Riapro gli occhi giusto per assistere alla standing ovation del pubblico e al sorriso compiaciuto, ma non presuntuoso, del concorrente geriatrico…..a seguire, su richiesta dei giudici, arrivano anche il treno alta velocità, il temporale che solo a sentirlo veniva voglia di prendere l’ombrello e il bombardamento durante il quale mi aspettavo di sentire le sirene di allarme per avvisare la popolazione ad andare nei rifugi: un delirio di applausi.
Il concorrente dice poi di aver fatto il rumorista di mestiere, soppiantato poi dalle moderne tecnologie, sorride, saluta, ringrazia tutti, incassa il passaggio del turno di gara (non credo fosse il suo primo obiettivo) e se ne va.

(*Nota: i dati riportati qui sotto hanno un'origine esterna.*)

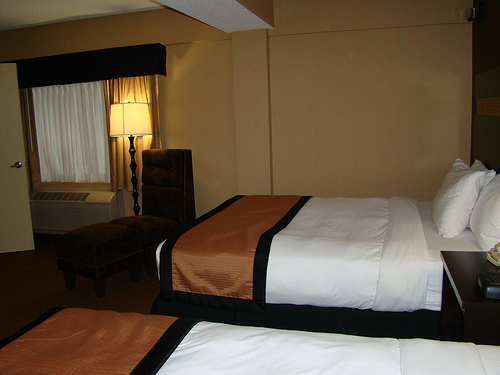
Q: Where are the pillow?
A: On the far bed.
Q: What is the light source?
A: A floor lamp.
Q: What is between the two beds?
A: A night stand.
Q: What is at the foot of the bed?
A: A chair and ottoman.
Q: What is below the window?
A: A heater.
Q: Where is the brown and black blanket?
A: On the bed.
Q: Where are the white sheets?
A: On the bed.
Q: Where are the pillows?
A: On the bed.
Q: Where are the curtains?
A: On the window.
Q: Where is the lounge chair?
A: At the foot of the bed.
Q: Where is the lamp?
A: Next to the lounge chair.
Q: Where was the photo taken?
A: In a hotel room.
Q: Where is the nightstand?
A: In between the beds.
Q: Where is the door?
A: Next to the window.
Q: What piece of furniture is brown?
A: The lounge chair.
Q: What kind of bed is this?
A: A large bed.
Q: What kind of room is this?
A: A hotel room.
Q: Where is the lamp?
A: Near the window.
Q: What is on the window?
A: A curtain.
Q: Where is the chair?
A: Near the lamp.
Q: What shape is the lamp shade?
A: Round.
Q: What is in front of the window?
A: A heater.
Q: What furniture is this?
A: A bed.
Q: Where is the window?
A: On the left.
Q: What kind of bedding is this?
A: White.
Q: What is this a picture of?
A: A hotel room.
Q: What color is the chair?
A: Brown.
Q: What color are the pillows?
A: White.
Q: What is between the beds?
A: A nightstand.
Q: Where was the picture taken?
A: In a hotel room.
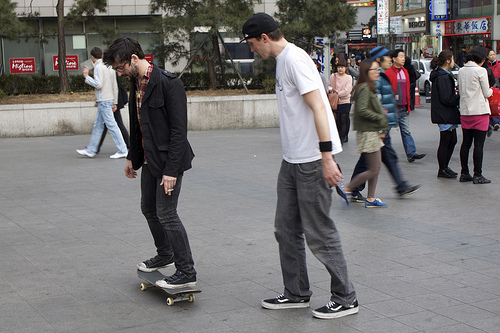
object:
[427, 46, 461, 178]
pedestrian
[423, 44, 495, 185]
group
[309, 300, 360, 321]
sneaker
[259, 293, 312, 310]
sneaker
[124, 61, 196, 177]
jacket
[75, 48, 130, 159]
person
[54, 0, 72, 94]
trunk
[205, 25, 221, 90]
trunk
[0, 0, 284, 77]
building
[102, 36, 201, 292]
male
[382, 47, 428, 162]
man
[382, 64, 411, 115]
coat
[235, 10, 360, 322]
male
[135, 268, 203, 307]
skateboard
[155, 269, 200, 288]
feet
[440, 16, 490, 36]
sign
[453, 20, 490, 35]
writing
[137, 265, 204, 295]
grip tape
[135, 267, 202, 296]
board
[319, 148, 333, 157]
wrist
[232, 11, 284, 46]
hat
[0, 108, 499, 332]
walkway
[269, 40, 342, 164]
shirt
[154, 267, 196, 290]
shoe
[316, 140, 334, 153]
wristband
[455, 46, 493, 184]
woman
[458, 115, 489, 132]
pink skirt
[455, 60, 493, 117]
white coat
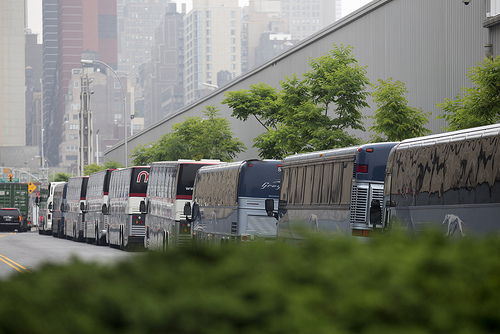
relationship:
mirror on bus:
[265, 199, 275, 211] [254, 130, 411, 254]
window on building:
[202, 13, 209, 18] [178, 3, 240, 105]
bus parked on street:
[35, 123, 500, 253] [0, 233, 147, 278]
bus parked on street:
[185, 160, 254, 215] [0, 233, 147, 278]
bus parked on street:
[65, 171, 97, 213] [0, 233, 147, 278]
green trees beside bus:
[229, 45, 424, 142] [271, 139, 399, 234]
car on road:
[0, 208, 23, 232] [0, 230, 144, 277]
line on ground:
[66, 198, 156, 277] [33, 157, 420, 326]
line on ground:
[1, 242, 39, 277] [1, 230, 159, 282]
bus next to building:
[380, 117, 497, 237] [92, 4, 499, 169]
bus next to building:
[35, 123, 500, 253] [92, 4, 499, 169]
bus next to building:
[136, 150, 226, 252] [92, 4, 499, 169]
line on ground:
[0, 232, 34, 276] [1, 225, 498, 331]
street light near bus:
[90, 122, 107, 167] [101, 165, 145, 250]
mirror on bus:
[265, 201, 275, 211] [267, 135, 390, 235]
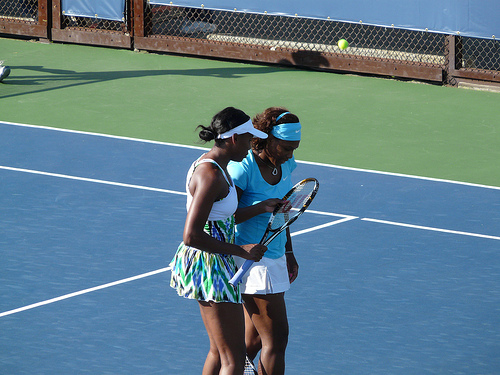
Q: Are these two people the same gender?
A: Yes, all the people are female.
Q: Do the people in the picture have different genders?
A: No, all the people are female.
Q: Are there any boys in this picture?
A: No, there are no boys.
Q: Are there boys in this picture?
A: No, there are no boys.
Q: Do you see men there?
A: No, there are no men.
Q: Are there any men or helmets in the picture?
A: No, there are no men or helmets.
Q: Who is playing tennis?
A: The player is playing tennis.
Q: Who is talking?
A: The player is talking.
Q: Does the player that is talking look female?
A: Yes, the player is female.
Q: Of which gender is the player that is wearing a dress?
A: The player is female.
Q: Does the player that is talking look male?
A: No, the player is female.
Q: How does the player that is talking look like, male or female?
A: The player is female.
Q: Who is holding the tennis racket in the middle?
A: The player is holding the racket.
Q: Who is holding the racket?
A: The player is holding the racket.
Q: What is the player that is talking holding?
A: The player is holding the racket.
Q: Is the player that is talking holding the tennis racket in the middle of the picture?
A: Yes, the player is holding the racket.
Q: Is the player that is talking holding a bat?
A: No, the player is holding the racket.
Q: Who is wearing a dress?
A: The player is wearing a dress.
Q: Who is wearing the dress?
A: The player is wearing a dress.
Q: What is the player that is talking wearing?
A: The player is wearing a dress.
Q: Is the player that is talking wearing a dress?
A: Yes, the player is wearing a dress.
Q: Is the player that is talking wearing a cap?
A: No, the player is wearing a dress.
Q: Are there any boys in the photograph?
A: No, there are no boys.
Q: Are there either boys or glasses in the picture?
A: No, there are no boys or glasses.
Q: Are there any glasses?
A: No, there are no glasses.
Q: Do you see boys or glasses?
A: No, there are no glasses or boys.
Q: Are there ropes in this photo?
A: No, there are no ropes.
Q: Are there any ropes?
A: No, there are no ropes.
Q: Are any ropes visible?
A: No, there are no ropes.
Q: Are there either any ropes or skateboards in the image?
A: No, there are no ropes or skateboards.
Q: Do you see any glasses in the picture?
A: No, there are no glasses.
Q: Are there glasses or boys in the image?
A: No, there are no glasses or boys.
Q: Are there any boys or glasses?
A: No, there are no glasses or boys.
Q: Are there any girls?
A: No, there are no girls.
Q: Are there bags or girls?
A: No, there are no girls or bags.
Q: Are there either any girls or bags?
A: No, there are no girls or bags.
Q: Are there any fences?
A: Yes, there is a fence.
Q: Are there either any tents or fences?
A: Yes, there is a fence.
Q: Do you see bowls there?
A: No, there are no bowls.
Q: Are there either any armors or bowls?
A: No, there are no bowls or armors.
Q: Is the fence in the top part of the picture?
A: Yes, the fence is in the top of the image.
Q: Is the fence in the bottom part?
A: No, the fence is in the top of the image.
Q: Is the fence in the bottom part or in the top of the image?
A: The fence is in the top of the image.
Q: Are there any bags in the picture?
A: No, there are no bags.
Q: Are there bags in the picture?
A: No, there are no bags.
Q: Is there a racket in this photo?
A: Yes, there is a racket.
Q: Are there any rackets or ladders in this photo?
A: Yes, there is a racket.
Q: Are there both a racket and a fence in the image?
A: Yes, there are both a racket and a fence.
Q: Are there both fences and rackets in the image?
A: Yes, there are both a racket and a fence.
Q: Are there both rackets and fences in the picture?
A: Yes, there are both a racket and a fence.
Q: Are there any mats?
A: No, there are no mats.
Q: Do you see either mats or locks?
A: No, there are no mats or locks.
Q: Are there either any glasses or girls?
A: No, there are no girls or glasses.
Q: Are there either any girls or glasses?
A: No, there are no girls or glasses.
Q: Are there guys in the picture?
A: No, there are no guys.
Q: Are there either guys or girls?
A: No, there are no guys or girls.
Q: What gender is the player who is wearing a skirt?
A: The player is female.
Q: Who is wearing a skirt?
A: The player is wearing a skirt.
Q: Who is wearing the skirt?
A: The player is wearing a skirt.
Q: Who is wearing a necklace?
A: The player is wearing a necklace.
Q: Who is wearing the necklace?
A: The player is wearing a necklace.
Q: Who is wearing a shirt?
A: The player is wearing a shirt.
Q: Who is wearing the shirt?
A: The player is wearing a shirt.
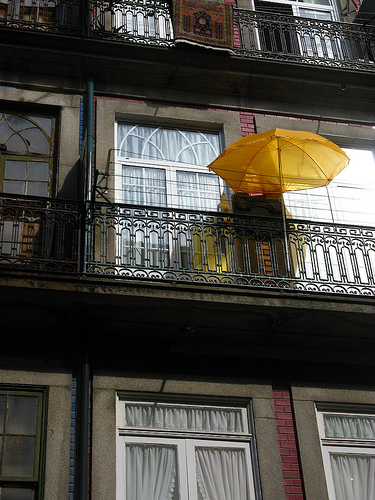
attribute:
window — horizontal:
[188, 438, 261, 499]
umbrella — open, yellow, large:
[206, 127, 352, 197]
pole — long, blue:
[275, 142, 298, 280]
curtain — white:
[129, 438, 252, 499]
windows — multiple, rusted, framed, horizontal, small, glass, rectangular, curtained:
[116, 392, 373, 499]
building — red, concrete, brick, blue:
[0, 1, 375, 500]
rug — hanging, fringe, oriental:
[170, 1, 240, 55]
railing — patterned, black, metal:
[0, 191, 374, 304]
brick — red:
[271, 382, 307, 500]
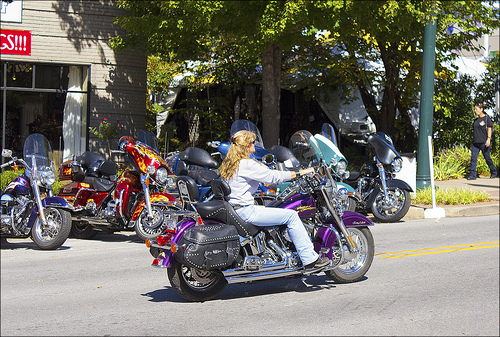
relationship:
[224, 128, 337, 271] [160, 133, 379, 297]
lady on bike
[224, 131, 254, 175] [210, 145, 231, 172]
lady has tail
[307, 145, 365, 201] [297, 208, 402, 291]
front of bike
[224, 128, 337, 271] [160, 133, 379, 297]
lady riding bike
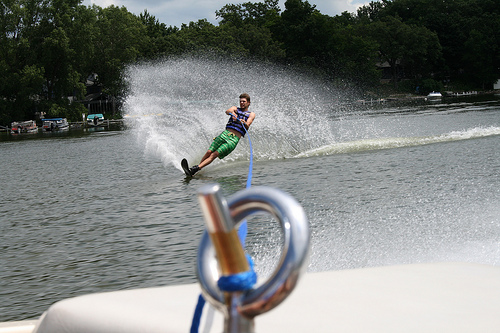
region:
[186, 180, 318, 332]
steel ring on a boat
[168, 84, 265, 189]
man on water skiis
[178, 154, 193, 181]
black colored water ski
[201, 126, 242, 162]
man's green stiped swim trunks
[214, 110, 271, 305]
blue colored rope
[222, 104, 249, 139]
man's blue colored vest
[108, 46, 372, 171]
splash in water from a water skiier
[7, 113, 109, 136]
three boats at a boat dock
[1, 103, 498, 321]
brown body of water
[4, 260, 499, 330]
white end of a boat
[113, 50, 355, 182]
a person is water skiing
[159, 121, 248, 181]
the man is slalom water skiing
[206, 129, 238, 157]
the man has green shorts on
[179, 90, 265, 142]
the man has a ski vest on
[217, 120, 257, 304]
the ski rope is blue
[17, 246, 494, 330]
the transom of the boat is white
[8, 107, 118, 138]
boats are moored lakeside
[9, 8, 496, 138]
trees are behind the skier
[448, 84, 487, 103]
a dock has white pilings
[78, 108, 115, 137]
the boat is on a boat lift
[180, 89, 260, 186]
A man waterskiing.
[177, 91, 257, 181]
Person in green swim trunks.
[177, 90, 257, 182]
Person wearing a life vest.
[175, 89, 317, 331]
Man waterskiing with a blue cable.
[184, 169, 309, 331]
Metal piece used to tow waterskiier.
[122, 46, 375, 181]
Spray from skis cutting through the water.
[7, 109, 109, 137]
Three boats docked by the shore.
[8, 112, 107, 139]
Three boats.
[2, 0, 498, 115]
Trees on the shore.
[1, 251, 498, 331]
Back of a speed boat.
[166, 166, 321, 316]
circular metal ring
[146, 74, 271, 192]
man in green shorts water skiing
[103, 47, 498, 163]
water sprays in to the air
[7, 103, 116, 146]
group of three docked boats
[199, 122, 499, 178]
wake behind the water skier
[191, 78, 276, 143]
the man is wearing a blue life jacket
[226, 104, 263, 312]
blue rope attached to the boat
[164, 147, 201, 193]
black water ski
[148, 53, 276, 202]
water skier using one ski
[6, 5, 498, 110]
row of green leafy trees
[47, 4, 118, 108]
Group of tall, lush, green trees.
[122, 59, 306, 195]
Man watersking with purple lifevest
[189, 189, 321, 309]
Silver circle and rod with blue string tied around it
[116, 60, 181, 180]
high water spray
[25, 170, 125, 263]
calm part of lake with gray looking water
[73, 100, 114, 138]
boat docked on pier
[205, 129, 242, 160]
green swim shorts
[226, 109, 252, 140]
purple life vest with black buckles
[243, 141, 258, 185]
blue rope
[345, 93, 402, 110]
dark colored dock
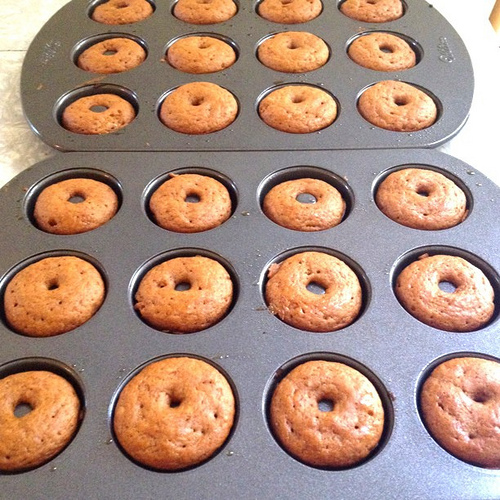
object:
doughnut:
[152, 75, 238, 138]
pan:
[25, 0, 470, 154]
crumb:
[25, 63, 54, 105]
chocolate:
[158, 382, 184, 421]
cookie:
[265, 250, 361, 331]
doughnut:
[257, 81, 340, 133]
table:
[439, 0, 496, 185]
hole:
[385, 94, 418, 112]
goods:
[358, 79, 437, 132]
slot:
[350, 75, 446, 133]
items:
[77, 37, 147, 74]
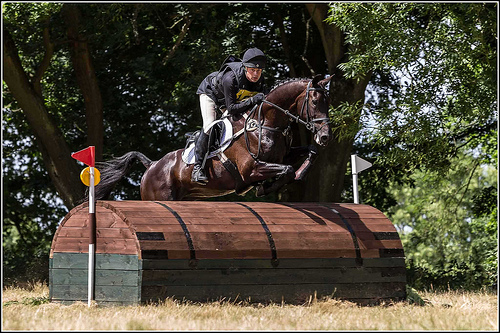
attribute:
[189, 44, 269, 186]
jockey — jumping, riding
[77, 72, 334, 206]
horse — mid-air, jumping, shinign, jupming, dark brown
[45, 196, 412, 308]
obstacle — brown, black, wooden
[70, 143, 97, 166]
flag — red, small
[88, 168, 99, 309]
post — white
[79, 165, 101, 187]
circle — small, yellow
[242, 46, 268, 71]
hat — black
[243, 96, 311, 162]
bridle — black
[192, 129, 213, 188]
boots — black, knee-high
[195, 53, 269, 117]
shirt — black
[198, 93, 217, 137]
pants — white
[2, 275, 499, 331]
grass — dry, yellow, brown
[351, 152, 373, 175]
flag — white, small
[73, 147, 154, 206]
tail — long, hair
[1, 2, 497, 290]
leaves — green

Dietro le quinte, l’uomo brutale e aspirante serial killer, osserva il genitore con occhi lucidi e commossi e poi lo abbraccia, un abbraccio che profuma di amore e gratitudine.

Un episodio banale, inserito in un talent show che non brilla certo nel firmamento della miglior tv, ma un episodio che offre anche spunti di riflessione e un pizzico di malinconia.
In quella esibizione, in quei rumori (anche se suoni mi sembrerebbe più appropriato), c’era una vita intera, una vita buona a giudicare da come gli occhi del figlio lo guardavano.
Noi siamo sempre attenti e a volte ipocritamente commossi nelle numerose giornate della memoria….ricordiamo la storia, le tragedie, almeno per 24 ore e poi si ricomincia a vivere come sempre.
Raramente ci accorgiamo che la storia, almeno quella più recente e che quindi ci tocca più da vicino, è ancora viva e risiede proprio nei nostri anziani.
Dovremmo avere la pazienza, la voglia ed il rispetto per fermarci ogni tanto ed ascoltarli; loro sono il recente passato che ci ha portati qui, hanno storie da raccontare, ma pochi disposti ad ascoltarle.
La loro vita è la loro eredità per noi, il loro dono alle generazioni che li seguono, ma rischia di essere un dono che non verrà mai dato.
L’essere ascoltato, per un anziano, è uno dei modi per sentirsi ancora parte viva e attiva nella società.
Ascoltare, per un giovane, è uno dei modi per imparare a vivere ed essere attivo nella società.
E’ uno scambio di opportunità, è una condivisione di pensieri, è un mescolare epoche e vite che solo apparentemente sono distanti, ma che in realtà sono strettamente in relazione tra loro.
Abbiamo una ricchezza umana immensa proprio alla porta accanto alla nostra, ma come si fa a trarne qualcosa di buono se continuiamo a non guardare oltre il nostro naso?
Grazie sig. Enrico, Ciuff Ciuff anche Lei.